[RECORD SET]

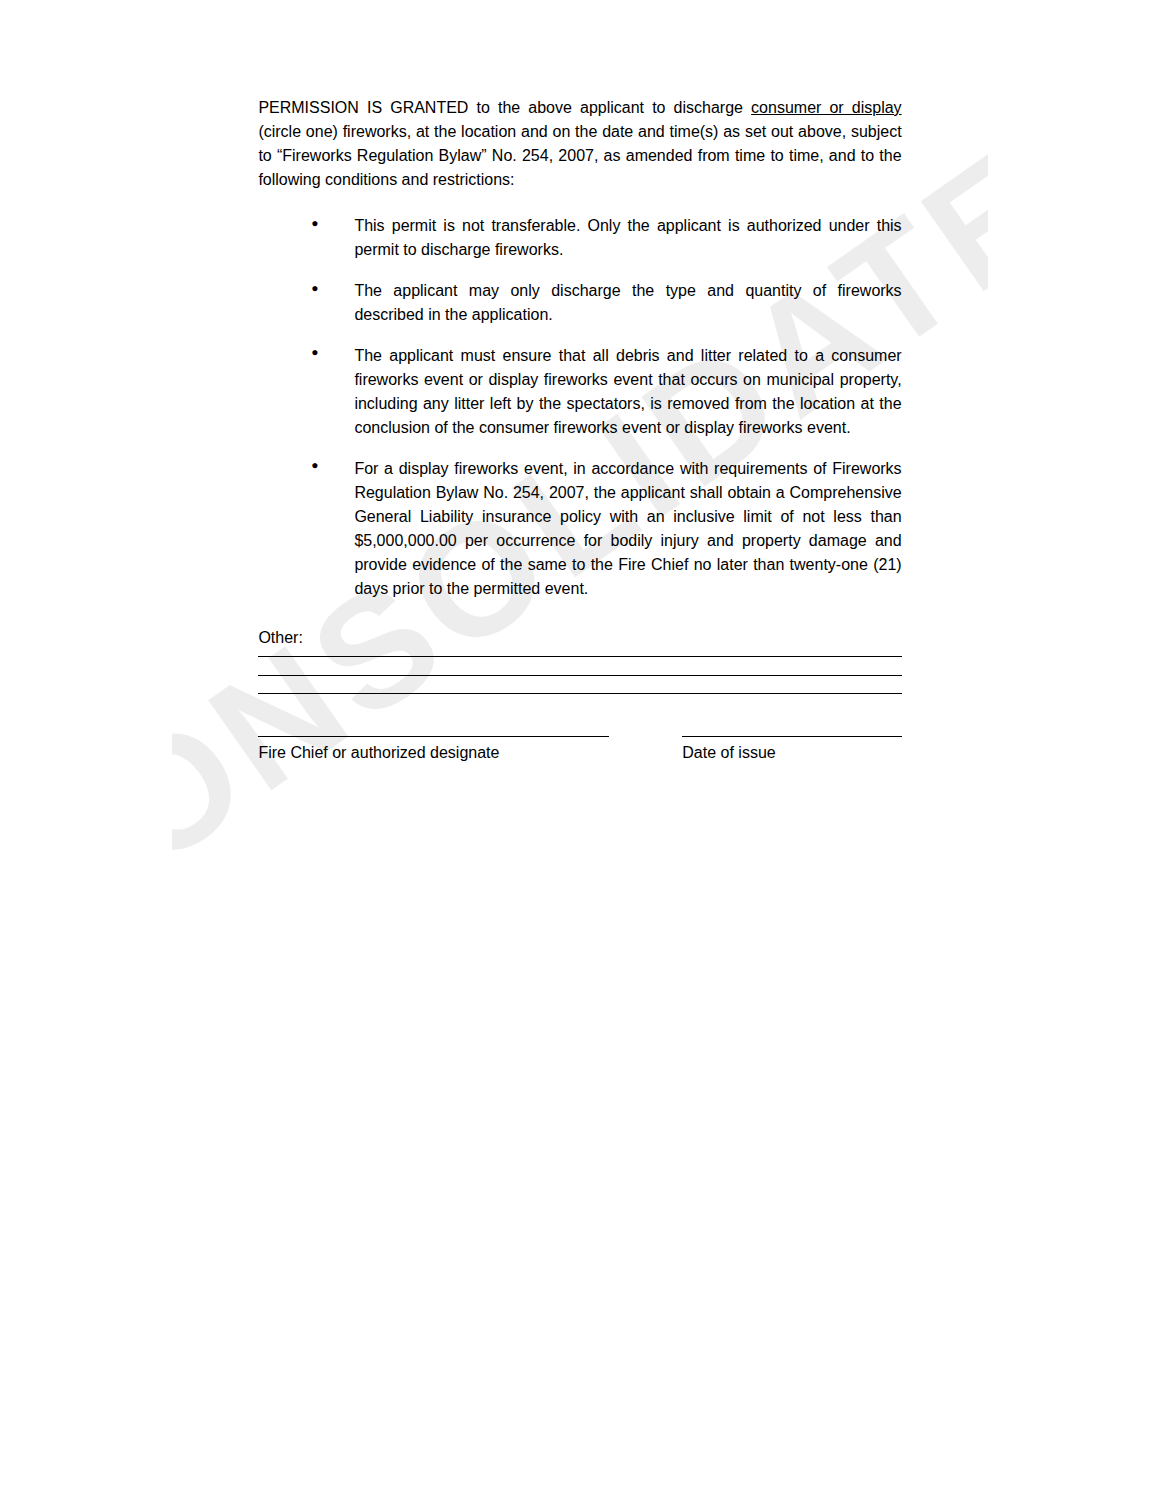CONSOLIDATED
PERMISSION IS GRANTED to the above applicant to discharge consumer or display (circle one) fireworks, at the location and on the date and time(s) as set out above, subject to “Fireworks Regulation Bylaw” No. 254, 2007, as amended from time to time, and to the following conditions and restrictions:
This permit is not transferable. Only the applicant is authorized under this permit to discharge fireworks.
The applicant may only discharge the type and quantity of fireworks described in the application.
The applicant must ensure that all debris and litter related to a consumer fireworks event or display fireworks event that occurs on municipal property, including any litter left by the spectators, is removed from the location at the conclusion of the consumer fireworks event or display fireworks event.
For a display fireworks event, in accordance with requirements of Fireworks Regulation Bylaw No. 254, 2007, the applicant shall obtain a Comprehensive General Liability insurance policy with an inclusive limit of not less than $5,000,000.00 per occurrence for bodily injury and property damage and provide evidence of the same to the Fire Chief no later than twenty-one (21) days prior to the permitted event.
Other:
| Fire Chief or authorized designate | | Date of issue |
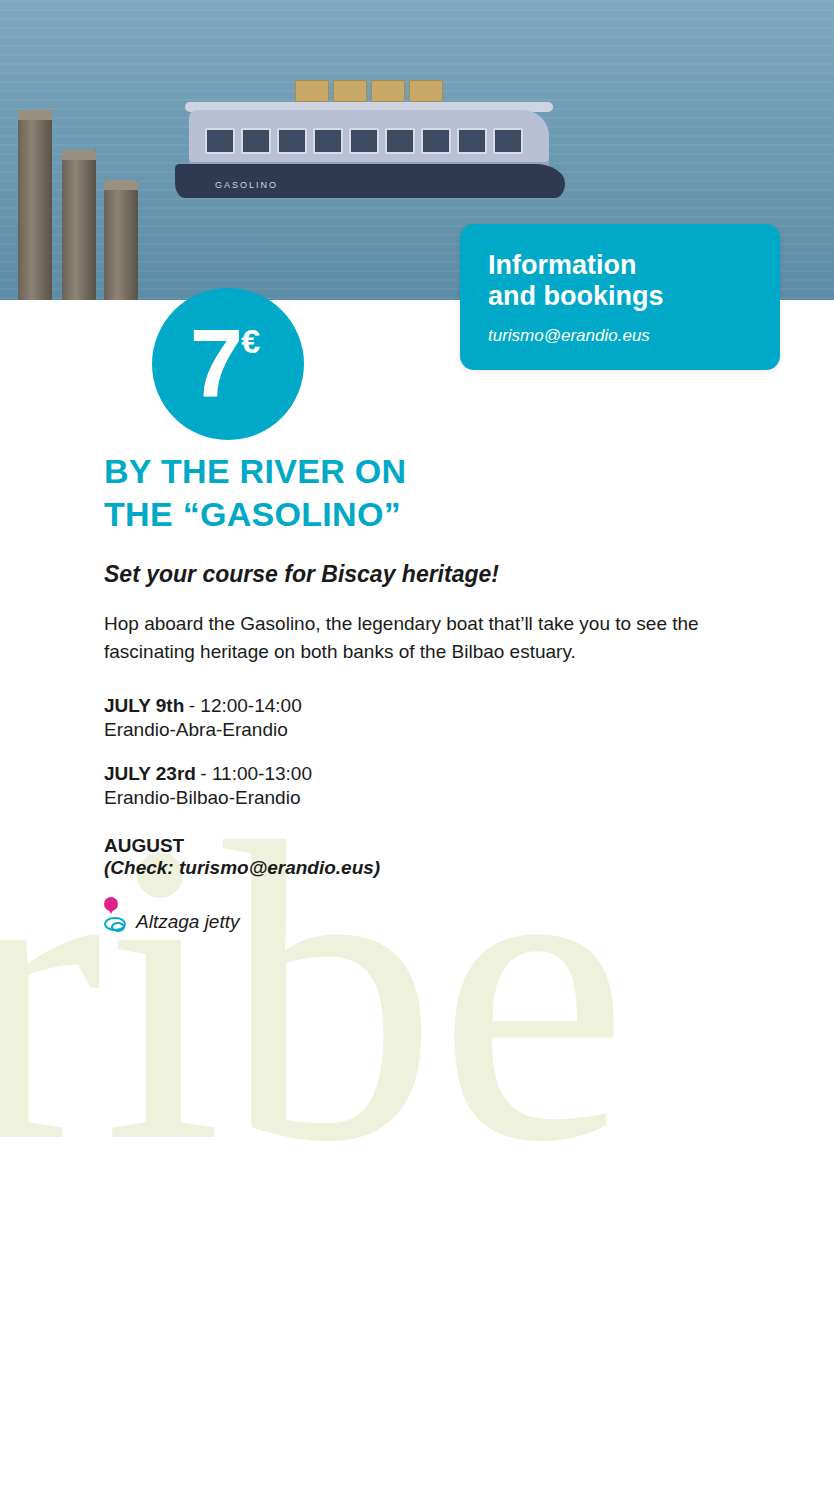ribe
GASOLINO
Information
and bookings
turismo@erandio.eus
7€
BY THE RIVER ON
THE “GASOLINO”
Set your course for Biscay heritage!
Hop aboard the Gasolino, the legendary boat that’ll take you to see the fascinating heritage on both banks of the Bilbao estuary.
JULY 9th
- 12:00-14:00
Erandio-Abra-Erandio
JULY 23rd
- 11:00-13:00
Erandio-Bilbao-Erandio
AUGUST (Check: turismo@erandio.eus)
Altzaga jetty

[/RECORD SET]
[RECORD SET]

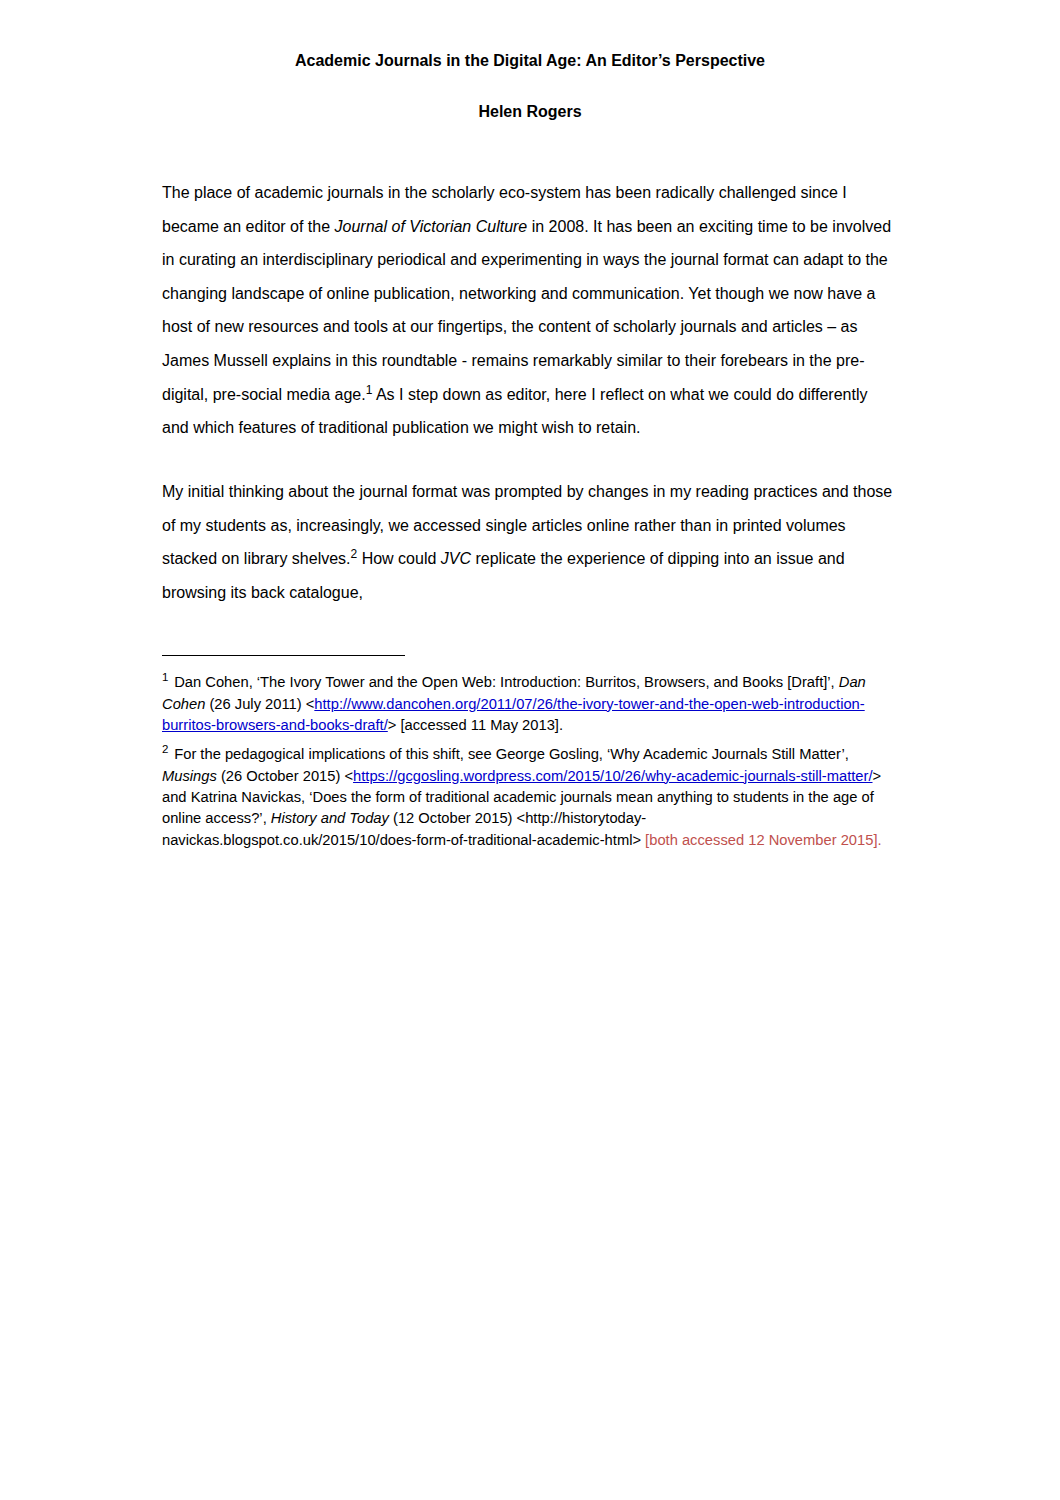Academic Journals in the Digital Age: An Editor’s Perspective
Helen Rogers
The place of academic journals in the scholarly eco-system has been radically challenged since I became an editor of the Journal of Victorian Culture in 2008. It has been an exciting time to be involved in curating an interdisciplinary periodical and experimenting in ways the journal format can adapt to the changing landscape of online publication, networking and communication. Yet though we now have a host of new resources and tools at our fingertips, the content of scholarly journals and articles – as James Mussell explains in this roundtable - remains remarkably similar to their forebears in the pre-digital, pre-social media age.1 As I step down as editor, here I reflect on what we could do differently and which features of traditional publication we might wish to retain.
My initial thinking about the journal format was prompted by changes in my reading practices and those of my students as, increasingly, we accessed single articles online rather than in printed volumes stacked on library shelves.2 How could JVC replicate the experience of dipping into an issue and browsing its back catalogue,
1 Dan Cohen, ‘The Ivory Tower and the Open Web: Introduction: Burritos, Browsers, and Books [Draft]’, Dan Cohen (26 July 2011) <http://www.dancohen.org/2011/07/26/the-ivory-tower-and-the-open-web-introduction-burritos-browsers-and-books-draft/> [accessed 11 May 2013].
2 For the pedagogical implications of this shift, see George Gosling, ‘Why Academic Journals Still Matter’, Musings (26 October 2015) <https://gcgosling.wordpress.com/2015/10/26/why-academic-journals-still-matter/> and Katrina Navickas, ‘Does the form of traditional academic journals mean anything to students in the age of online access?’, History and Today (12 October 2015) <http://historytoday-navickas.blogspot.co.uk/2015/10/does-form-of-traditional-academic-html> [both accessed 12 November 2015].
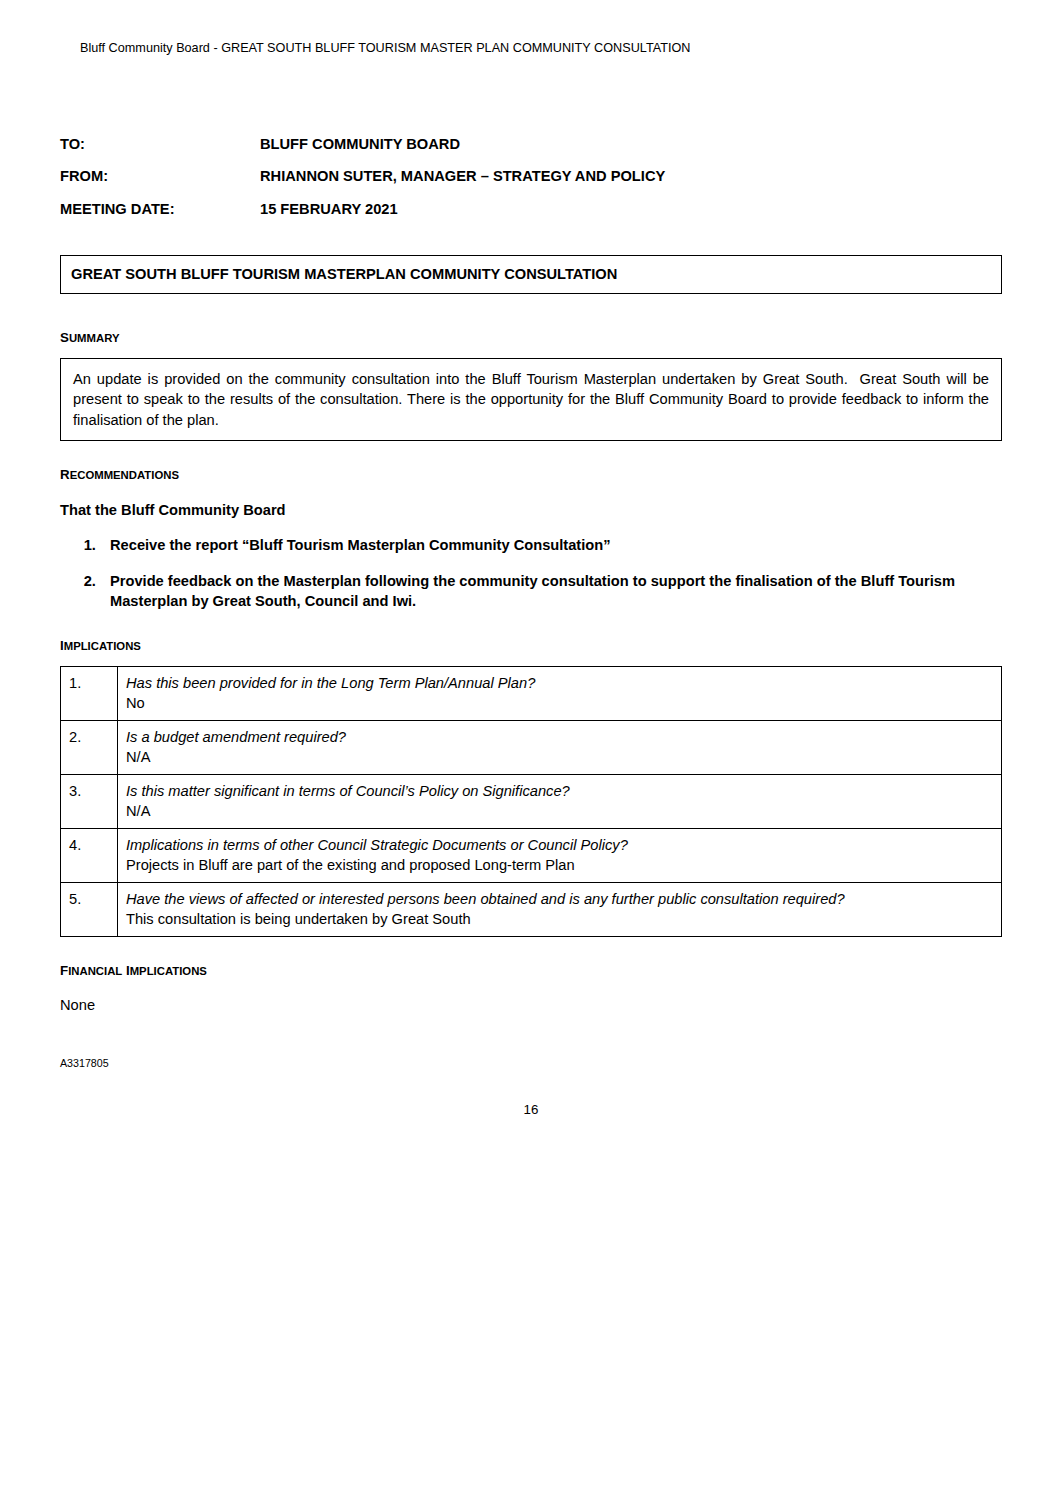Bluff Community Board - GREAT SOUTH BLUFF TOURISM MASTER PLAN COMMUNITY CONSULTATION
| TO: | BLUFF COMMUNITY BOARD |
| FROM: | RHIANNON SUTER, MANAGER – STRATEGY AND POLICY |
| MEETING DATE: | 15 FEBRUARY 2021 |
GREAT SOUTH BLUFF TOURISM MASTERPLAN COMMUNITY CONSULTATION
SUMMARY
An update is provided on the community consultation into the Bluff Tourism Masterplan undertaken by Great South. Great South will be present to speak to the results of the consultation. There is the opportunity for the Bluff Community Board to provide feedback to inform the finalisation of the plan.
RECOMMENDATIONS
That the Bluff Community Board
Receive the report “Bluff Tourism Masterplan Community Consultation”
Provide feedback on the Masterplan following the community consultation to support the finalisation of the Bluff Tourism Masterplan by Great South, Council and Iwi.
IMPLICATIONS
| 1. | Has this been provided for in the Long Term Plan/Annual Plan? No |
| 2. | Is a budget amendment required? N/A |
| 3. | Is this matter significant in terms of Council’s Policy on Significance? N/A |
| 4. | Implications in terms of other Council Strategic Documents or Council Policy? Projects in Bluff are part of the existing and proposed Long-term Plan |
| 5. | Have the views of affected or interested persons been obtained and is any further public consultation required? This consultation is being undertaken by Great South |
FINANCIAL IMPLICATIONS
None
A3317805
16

[/RECORD SET]

• [WHAT YOU HAVE TO DO]: Check every line of the records above for the string "undertaken". Copy those that hold it.

• [OUTPUT BELOW]:
An update is provided on the community consultation into the Bluff Tourism Masterplan undertaken by Great South. Great South will be present to speak to the results of the consultation. There is the opportunity for the Bluff Community Board to provide feedback to inform the finalisation of the plan.
| 5. | Have the views of affected or interested persons been obtained and is any further public consultation required? This consultation is being undertaken by Great South |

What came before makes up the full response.